▸ **SELECTED EXTRACT**
+ + + +

Brand and lead generation: why the names everyone remembers always win

By Andrew Scott, CEO and founder, Purplex Marketing

Have you ever noticed that within any sector – whether it’s glazing, construction, automotive or anything else – some companies seem to be everywhere at once? Their vans are on the road, their websites are easy to find, their names litter the trade magazines and local press. Meanwhile, other businesses that are just as capable – or more so – struggle to get noticed. The difference is rarely luck or skill. In fact, it’s brand.

Brands rarely, if ever, fall into the bracket of ‘overnight success’. They are considered, worked upon and carefully calibrated to engender feelings of trustworthiness and loyalty. It’s the sense that this is a business that will deliver and still be around tomorrow. By the time a prospect fills in a form or picks up the phone, half the decision has already been made, because your brand has done some of the selling for you.

+ + + +

(Saved entries)
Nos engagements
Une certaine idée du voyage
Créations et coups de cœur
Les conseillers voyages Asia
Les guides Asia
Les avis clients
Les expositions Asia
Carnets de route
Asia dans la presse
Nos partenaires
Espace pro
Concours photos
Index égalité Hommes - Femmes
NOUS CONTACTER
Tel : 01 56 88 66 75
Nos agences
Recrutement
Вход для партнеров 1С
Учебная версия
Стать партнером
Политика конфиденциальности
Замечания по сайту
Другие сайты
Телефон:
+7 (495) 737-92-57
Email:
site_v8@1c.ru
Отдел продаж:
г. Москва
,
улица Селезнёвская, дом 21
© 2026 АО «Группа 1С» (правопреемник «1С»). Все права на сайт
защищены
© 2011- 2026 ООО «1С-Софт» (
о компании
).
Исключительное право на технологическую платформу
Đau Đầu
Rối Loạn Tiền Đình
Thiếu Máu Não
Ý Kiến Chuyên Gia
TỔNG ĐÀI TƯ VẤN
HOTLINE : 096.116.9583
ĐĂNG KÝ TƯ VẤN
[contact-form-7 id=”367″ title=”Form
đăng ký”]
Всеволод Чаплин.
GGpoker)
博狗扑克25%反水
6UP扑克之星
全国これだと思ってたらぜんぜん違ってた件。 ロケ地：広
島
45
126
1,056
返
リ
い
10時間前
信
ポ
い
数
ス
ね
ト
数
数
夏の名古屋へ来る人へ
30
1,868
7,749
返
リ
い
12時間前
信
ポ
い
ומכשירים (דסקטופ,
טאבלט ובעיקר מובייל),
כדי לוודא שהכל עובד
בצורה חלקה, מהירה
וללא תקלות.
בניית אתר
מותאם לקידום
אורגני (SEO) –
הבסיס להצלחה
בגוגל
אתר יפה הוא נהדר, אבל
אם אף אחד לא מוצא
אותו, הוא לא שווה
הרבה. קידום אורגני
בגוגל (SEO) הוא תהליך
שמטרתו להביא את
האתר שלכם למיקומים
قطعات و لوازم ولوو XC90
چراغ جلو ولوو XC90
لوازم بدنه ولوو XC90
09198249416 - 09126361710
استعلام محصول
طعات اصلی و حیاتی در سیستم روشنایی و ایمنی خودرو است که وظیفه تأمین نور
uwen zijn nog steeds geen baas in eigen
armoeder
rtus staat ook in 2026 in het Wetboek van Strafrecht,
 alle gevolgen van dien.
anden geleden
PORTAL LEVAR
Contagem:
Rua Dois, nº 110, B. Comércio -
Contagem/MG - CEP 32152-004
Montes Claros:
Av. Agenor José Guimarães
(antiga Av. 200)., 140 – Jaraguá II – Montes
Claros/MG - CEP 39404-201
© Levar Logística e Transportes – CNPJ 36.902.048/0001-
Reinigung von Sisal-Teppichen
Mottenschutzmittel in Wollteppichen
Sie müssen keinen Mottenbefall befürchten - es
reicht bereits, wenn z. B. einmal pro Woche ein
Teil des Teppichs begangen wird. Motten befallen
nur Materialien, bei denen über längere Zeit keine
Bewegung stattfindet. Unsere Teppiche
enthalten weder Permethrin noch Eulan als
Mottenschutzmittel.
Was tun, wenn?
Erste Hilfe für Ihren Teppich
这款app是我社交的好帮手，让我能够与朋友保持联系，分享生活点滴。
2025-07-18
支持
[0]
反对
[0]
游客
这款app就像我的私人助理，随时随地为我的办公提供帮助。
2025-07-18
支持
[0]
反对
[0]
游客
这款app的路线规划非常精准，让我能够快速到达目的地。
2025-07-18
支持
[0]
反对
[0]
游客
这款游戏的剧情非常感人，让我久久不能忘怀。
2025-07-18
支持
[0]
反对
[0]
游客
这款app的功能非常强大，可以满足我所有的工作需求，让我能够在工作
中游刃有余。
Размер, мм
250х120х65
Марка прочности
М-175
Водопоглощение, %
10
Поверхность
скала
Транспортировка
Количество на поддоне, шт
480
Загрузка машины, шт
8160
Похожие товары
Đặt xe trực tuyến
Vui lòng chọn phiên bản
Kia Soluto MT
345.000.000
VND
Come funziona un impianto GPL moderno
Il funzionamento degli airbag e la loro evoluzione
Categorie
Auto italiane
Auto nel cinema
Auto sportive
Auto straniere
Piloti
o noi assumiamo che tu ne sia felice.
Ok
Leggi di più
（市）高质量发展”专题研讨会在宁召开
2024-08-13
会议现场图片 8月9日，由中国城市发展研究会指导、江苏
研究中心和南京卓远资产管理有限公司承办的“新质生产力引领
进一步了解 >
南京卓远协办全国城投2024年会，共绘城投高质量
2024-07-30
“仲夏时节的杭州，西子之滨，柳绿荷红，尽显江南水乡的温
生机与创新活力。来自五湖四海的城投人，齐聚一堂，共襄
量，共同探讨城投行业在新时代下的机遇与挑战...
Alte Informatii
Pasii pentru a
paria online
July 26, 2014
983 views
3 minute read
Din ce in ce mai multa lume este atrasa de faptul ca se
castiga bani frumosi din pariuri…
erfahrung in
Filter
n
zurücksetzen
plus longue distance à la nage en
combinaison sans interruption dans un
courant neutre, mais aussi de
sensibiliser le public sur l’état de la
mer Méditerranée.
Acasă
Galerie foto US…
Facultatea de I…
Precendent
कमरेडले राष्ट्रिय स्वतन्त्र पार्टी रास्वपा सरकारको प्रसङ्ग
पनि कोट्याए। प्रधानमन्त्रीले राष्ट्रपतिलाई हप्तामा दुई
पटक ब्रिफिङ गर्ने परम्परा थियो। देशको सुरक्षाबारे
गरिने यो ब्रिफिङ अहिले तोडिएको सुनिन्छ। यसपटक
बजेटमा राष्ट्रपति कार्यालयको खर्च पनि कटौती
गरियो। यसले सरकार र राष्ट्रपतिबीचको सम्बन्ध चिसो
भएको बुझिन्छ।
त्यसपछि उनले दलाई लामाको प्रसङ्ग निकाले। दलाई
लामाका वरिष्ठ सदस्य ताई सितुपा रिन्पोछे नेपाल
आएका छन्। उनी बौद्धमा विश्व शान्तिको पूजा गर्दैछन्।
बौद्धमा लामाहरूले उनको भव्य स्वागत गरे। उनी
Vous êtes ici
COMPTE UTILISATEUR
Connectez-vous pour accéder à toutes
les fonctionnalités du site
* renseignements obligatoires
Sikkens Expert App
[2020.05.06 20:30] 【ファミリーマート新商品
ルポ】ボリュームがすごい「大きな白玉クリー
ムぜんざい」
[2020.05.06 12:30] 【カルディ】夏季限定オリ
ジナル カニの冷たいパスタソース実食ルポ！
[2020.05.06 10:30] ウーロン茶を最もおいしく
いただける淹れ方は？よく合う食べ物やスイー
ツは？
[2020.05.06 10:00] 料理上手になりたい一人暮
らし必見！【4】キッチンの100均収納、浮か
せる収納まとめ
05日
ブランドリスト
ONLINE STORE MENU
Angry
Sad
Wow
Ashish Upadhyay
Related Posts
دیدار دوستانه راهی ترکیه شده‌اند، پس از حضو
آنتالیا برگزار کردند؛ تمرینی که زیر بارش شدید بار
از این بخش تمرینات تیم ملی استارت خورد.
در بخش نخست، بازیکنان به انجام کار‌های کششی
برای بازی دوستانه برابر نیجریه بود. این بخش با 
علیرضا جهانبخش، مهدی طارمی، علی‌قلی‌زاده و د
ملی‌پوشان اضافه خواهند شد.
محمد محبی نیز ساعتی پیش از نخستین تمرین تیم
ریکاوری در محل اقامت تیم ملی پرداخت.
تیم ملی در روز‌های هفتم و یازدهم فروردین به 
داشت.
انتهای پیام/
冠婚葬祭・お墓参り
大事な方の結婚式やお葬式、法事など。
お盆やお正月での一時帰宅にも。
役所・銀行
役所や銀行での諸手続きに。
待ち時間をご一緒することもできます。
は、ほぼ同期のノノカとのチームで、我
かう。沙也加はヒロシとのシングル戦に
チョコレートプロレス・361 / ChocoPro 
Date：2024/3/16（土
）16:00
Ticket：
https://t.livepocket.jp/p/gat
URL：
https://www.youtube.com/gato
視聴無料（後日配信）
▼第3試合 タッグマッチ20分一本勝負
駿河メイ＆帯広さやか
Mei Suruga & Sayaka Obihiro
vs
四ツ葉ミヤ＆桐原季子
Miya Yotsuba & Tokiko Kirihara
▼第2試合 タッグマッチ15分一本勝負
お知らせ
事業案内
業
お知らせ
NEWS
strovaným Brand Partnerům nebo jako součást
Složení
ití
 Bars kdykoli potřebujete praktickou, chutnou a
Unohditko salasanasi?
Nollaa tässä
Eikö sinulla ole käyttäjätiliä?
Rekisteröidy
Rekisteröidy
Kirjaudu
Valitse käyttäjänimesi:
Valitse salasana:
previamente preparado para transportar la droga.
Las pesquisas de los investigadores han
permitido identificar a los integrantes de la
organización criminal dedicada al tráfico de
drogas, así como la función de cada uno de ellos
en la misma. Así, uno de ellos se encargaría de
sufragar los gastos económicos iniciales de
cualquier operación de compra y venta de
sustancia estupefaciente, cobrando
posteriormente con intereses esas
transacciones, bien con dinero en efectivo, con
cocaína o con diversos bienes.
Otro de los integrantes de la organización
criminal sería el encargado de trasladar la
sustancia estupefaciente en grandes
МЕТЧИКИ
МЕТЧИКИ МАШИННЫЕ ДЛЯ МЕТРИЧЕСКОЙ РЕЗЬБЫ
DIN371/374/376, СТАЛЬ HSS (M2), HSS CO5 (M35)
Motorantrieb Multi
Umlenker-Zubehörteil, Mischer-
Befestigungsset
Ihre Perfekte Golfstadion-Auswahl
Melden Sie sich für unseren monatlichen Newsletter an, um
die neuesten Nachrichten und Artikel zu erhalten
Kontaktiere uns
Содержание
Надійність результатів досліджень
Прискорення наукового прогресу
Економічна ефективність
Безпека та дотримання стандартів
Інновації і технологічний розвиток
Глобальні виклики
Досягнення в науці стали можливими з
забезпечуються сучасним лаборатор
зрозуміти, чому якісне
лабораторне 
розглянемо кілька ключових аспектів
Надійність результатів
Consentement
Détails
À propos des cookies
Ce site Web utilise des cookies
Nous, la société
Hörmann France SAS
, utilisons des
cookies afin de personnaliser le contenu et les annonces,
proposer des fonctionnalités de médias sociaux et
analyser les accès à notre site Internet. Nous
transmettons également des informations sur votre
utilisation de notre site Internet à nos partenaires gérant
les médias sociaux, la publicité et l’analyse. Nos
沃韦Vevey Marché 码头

+ + + +

▸ **YOUR TASKS**
**1.** Decide whether each statement agrees with the article on brand and lead generation, answering yes or no and quoting the words from the article that decide it: (a) The article says luck is usually what separates well-known companies from overlooked ones. (b) The article says brands rarely become overnight successes. (c) The article says half the decision is already made by the time a prospect fills in a form or picks up the phone.
**2.** Pick up the article on brand and lead generation after its last sentence and carry it forward in the same voice.

▸ **TASK RESPONSES**
**1.**
(a) No: "The difference is rarely luck or skill."
(b) Yes: "Brands rarely, if ever, fall into the bracket of ‘overnight success’."
(c) Yes: "By the time a prospect fills in a form or picks up the phone, half the decision has already been made"

**2.**
And that is why brand and lead generation cannot be separated. As I discussed in my latest webinar, a strong brand actually improves the quality of leads, shortens sales cycles and makes every marketing pound work harder. A weak brand turns every lead into a hard sell, as prospects hesitate, negotiate and compare – before vanishing. In other words, lead generation without brand is like pushing a trolley with square wheels.

I see this every day in my own sectors.  Two companies run similar campaigns with similar budgets, and while one sees a steady flow of serious enquiries, the other ends up chasing the dreaded tyre-kickers. Why? Perception, of course. Perception breeds recognition and credibility, then turns them into sales.

Brand is also about consistency.  When prospective clients come to us at Purplex Marketing, often one of the first things that needs fixing is a bunch of mixed messages that are creating doubt.  Your website, your vans, your brochures, your social media posts, your PR – they all need to tell the same story. Strong, consistent branding reassures customers, even before the first conversation. People remember it, trust it and feel confident contacting you.

The human element matters too. Buyers need to feel someone competent and accountable is behind the name. When business leaders are visible and show a bit of personality, the brand becomes tangible. Silence, on the other hand, signals distance, making a company harder to trust.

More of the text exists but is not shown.